In the 1970s, Anatsui engaged with clay but made a lasting return to wood as a medium the following decade. While he states that his work with wood started as a way of keeping alive some of the traditions he grew up with, the work is unquestionably contemporary: his exploration of the expressive qualities of the chainsaw in his wood works dispels preconceptions of the traditional West African wood sculptor. Mining the detritus of commercial products became a way for El Anatsui to delve into the complicated histories with which he was working. Having stumbled across a bag of bottle caps in the Nsukka countryside, he began to explore the aesthetic and conceptual properties of these objects. Indeed, spirits including whiskey were a key commodity used by Europeans to trade with in 19th century West Africa, a notorious period of commodification taken to its most horrifying extremes. With the help of studio assistants, he developed mastery over the medium, allowing him to work on a monumental scale. His development of a multitude of techniques to treat the bottle caps —specific ways of crushing, folding, twisting and cutting them to form vast arrays of patterns, motifs and textures—has created an inimitable aesthetic vocabulary. He also adopts a non-prescriptive approach to the display of his sculptures, encouraging others to arrange or drape them without instruction, insisting that we consider the works as organic and changing over time.

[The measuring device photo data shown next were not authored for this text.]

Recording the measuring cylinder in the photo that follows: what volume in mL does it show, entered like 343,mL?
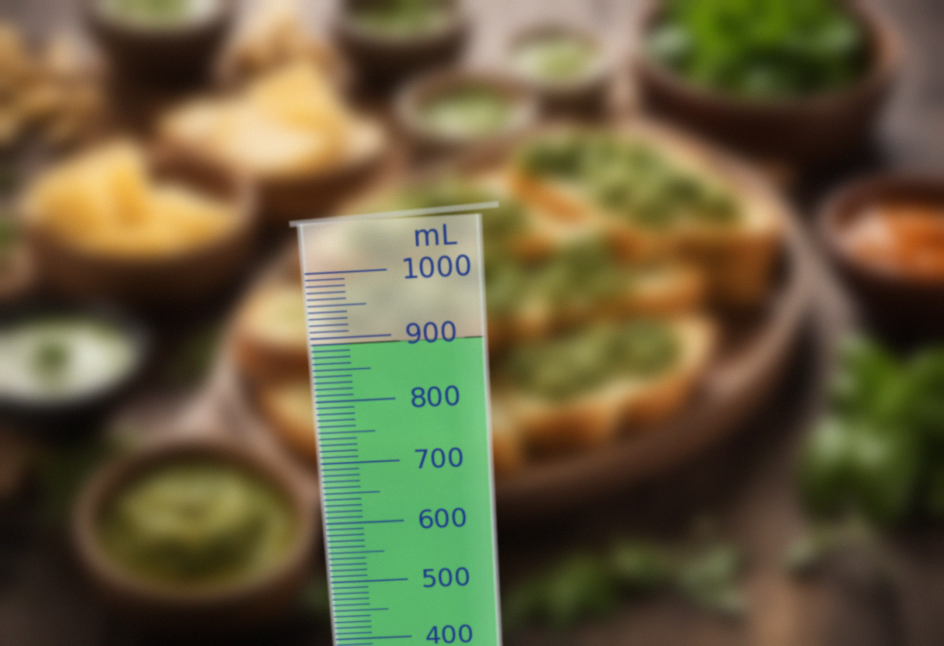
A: 890,mL
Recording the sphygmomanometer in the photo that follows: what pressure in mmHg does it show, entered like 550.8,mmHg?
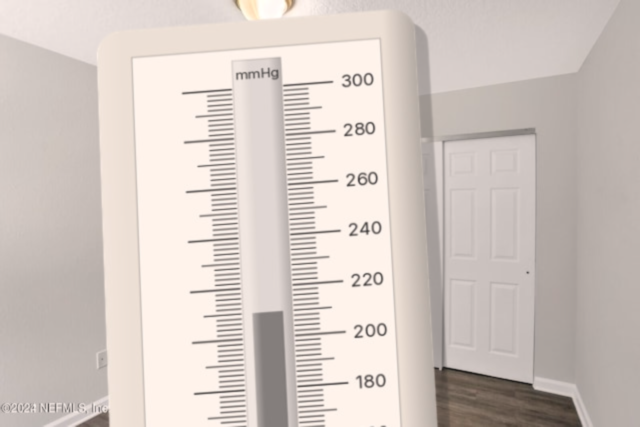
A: 210,mmHg
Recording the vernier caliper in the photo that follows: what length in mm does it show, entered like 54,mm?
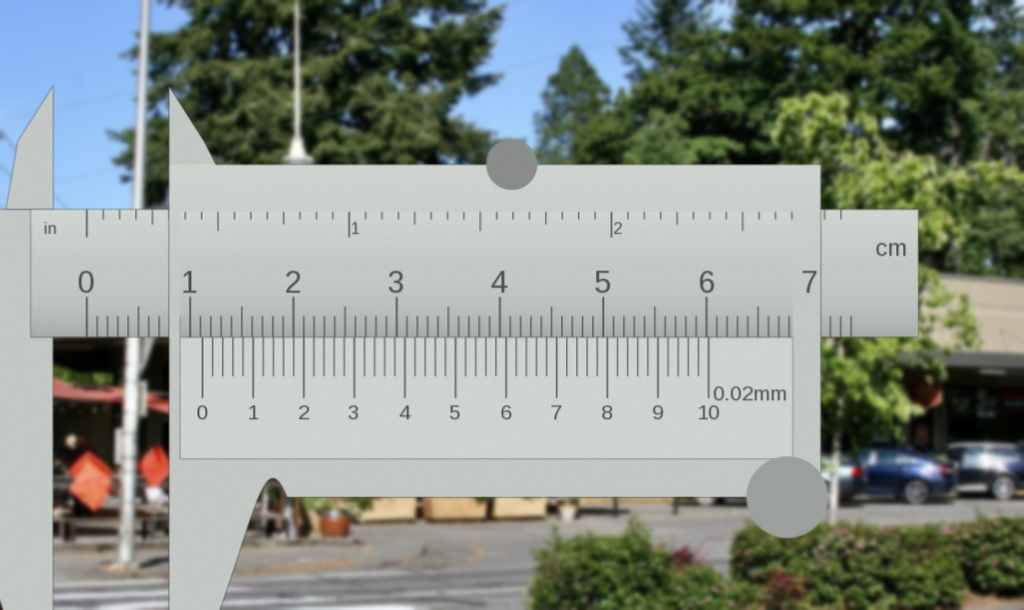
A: 11.2,mm
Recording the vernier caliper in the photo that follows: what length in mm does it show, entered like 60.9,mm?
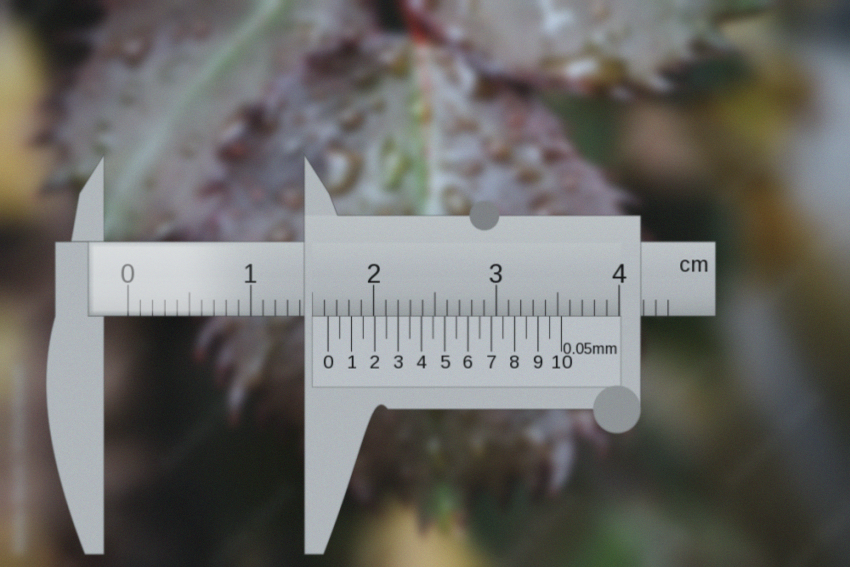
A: 16.3,mm
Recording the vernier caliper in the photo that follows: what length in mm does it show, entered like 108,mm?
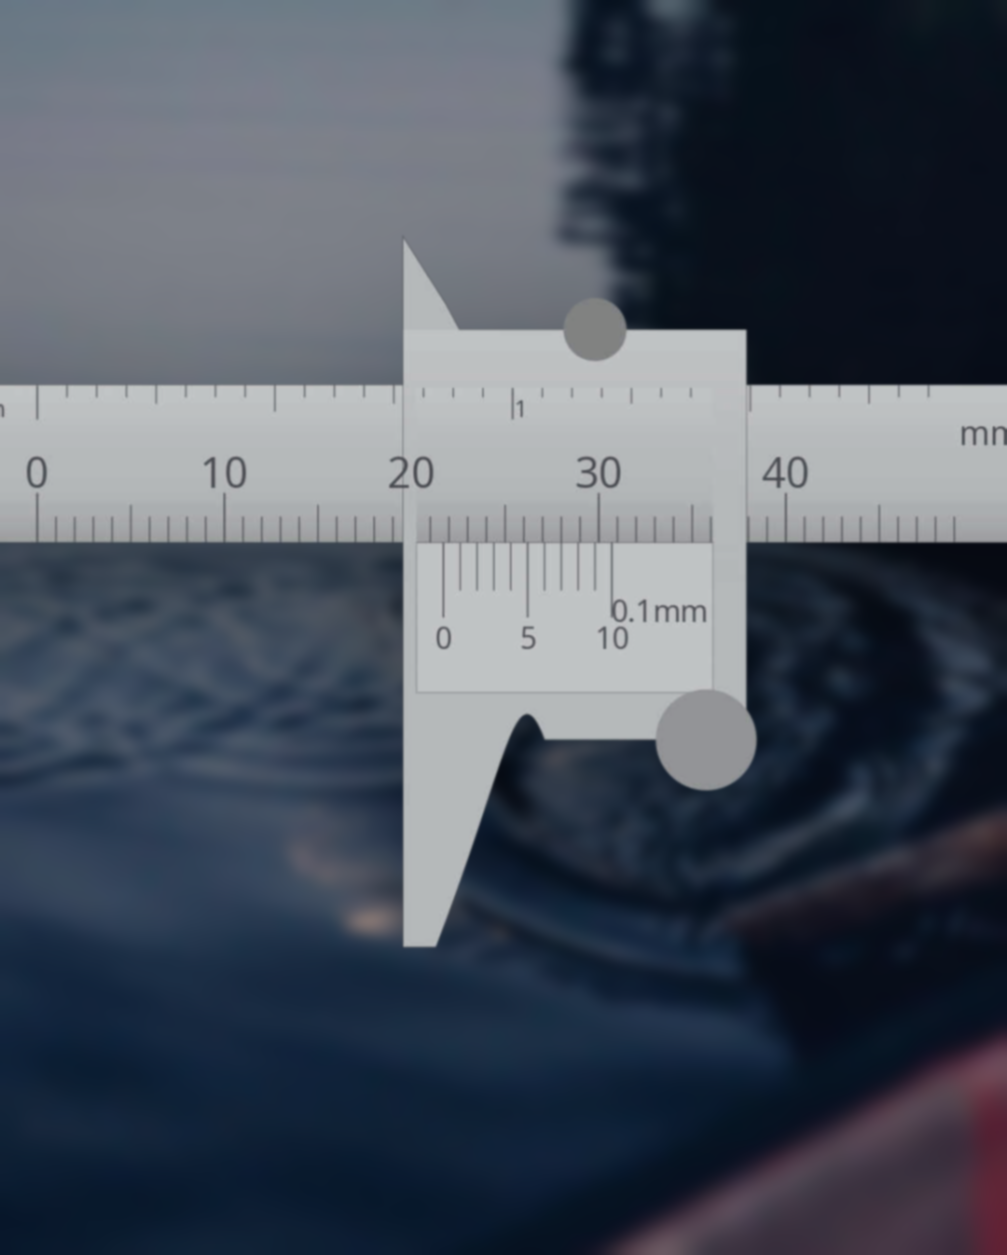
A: 21.7,mm
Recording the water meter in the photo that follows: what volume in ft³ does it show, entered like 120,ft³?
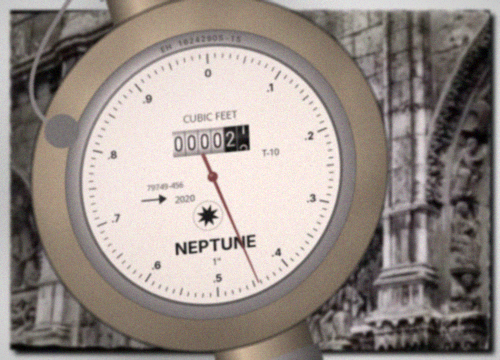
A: 21.44,ft³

Isshaq Ismail creates vivid and dynamic portraits which explore notions of the grotesque. Despite being portraits, the works often verge on the abstract: bold form and raw feeling are favoured over a realistic figurative rendering. There is an urgency to the way the paint is applied to the canvas and the textures are richly layered and applied thickly. The resulting portraits are wildly expressive and boldly coloured. The appeal of Ismail’s figures lies in his distinctly brash and unapologetic style and his ability to create a searing impression through the feelings and emotions his figures convey.
Yaw Owusu creates glittering large-scale wall sculptures. One of his key materials is the ‘pesewa’ coin, a piece of loose change that he uses to make gleaming fields of abstract pattern. First circulated in Ghana in 2007 in an attempt to combat the country’s rising inflation, the copper coins have almost no financial value today, despite having been deemed the saviour of the country’s economy at the time. An important dimension of Owusu’s practice is that he had to negotiate with Ghana’s banks in order to acquire the coins. Owusu insists that this difficult bureaucratic process is a crucial conceptual element of the work, and of equal importance to the physical sculpture. The coins themselves are treated using a variety of methods to chemically alter their surface: chemical compounds such as vinegar and salt are applied, changing the colouration and texture of the metal to create vivid chromatic effects. In his work, Owusu plays with the idea of alchemy and explores notions of value as well as addressing politics on local and global levels.